A friend told Clark her scientific background and experience in manufacturing and quality assurance lent themselves to loss adjusting or public liability but like most people outside the industry, Clark knowledge of insurance was that of claims and not terribly inspired.
Keen to explore all options, she attended a Young Insurance Professionals Australia & New Zealand networking event.
“It was the first insurance event I had been to and I did find it nerve wracking at the start but once I was introduced to people, I found people were really happy to give me information on the industry and jobs. I met brokers, underwriters, claims handlers, business development managers and lawyers. I was struck by how much they loved their jobs and how different all of their roles are. It was invaluable.”
Clark secured a role with CGU
two years ago and has been there ever since. Her current role is liability claims consultant. She says although the career change was daunting it was the best decision.

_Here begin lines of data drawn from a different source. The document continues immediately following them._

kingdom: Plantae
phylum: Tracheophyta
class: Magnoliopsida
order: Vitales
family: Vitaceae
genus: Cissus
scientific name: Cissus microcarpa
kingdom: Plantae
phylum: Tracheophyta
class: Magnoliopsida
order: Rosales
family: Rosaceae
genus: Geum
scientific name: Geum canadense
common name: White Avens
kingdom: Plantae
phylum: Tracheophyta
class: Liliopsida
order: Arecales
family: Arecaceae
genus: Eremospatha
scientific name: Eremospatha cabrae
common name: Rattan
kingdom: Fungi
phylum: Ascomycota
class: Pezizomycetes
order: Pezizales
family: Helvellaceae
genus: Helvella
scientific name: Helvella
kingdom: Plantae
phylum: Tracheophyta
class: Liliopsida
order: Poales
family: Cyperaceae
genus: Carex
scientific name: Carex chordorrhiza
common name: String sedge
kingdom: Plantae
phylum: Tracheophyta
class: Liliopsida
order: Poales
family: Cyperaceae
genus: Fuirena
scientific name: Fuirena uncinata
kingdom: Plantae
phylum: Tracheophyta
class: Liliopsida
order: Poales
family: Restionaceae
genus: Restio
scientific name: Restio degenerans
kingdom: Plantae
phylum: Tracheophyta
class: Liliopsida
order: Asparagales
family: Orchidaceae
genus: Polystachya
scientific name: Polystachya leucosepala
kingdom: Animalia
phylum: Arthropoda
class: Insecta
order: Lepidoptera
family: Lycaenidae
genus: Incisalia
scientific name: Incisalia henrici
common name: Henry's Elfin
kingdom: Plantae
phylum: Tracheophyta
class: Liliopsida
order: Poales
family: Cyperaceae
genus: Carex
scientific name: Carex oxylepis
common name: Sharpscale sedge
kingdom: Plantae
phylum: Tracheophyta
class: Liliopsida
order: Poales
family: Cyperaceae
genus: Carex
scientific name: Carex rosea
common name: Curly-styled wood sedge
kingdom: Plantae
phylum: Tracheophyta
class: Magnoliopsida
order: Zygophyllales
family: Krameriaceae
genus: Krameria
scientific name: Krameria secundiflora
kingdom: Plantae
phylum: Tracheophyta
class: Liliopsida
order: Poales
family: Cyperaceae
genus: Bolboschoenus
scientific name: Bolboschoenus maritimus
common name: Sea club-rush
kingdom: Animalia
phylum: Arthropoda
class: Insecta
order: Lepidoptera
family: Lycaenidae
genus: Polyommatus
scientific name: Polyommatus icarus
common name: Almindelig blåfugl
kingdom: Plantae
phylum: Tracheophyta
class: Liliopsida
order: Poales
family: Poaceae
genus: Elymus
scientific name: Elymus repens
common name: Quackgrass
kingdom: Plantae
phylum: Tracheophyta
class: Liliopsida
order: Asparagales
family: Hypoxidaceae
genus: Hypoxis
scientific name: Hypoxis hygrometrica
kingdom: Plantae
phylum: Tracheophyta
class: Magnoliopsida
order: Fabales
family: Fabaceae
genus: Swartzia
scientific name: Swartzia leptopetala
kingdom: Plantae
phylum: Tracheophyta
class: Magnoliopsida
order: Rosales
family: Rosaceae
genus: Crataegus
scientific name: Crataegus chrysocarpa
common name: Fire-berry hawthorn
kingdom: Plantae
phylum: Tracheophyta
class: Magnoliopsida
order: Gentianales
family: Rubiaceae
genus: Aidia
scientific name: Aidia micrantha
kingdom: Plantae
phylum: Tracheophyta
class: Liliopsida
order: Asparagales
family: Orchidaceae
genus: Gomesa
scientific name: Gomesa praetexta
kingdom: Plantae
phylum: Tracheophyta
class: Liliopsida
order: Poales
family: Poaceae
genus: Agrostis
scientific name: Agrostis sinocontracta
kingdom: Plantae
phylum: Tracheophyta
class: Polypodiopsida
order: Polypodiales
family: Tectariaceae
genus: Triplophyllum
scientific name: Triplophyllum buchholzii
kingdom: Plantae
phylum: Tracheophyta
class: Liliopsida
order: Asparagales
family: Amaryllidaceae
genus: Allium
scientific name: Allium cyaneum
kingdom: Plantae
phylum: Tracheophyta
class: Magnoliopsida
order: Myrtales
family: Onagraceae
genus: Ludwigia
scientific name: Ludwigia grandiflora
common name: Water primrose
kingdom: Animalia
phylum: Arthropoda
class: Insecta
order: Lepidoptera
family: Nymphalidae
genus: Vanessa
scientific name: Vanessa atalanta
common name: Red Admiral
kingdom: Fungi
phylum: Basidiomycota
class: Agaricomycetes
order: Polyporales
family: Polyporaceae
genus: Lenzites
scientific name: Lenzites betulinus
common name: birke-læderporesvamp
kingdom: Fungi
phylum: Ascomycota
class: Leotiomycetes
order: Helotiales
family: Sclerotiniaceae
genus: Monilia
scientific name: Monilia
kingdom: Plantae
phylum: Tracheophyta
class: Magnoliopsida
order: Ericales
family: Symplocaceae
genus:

“I was 32 when I left my comfortable and well known [science] industry. It was scary at first, I had to learn an entirely new industry and that was challenging but I had a good boss and I was looking forward to the challenge.
“My role involves managing both property damage and personal injury Liability claims. Every day is different.
“I get to exercise the scientific parts of my brain and every day presents a new challenge. As a claims consultant, you also get to work with all people on all sides of the claim. Whilst this may not always a pleasant experience, it keeps you on your toes!”
Clark, who is a member of the YIPS committee, believes if she, an originally science-orientated person, was happy and willing to pursue a career in insurance, other professionals in their twenties and thirties will be, too – but to recruit them, the industry must “think outside the box”.
“You never know what skills might be transferrable until you consider them. The scientific background and that way of thinking transfers quite well, it has helped me in the way I think and how I make decisions. There are people out there who are looking for a change and don’t realise what is available to them in the industry.”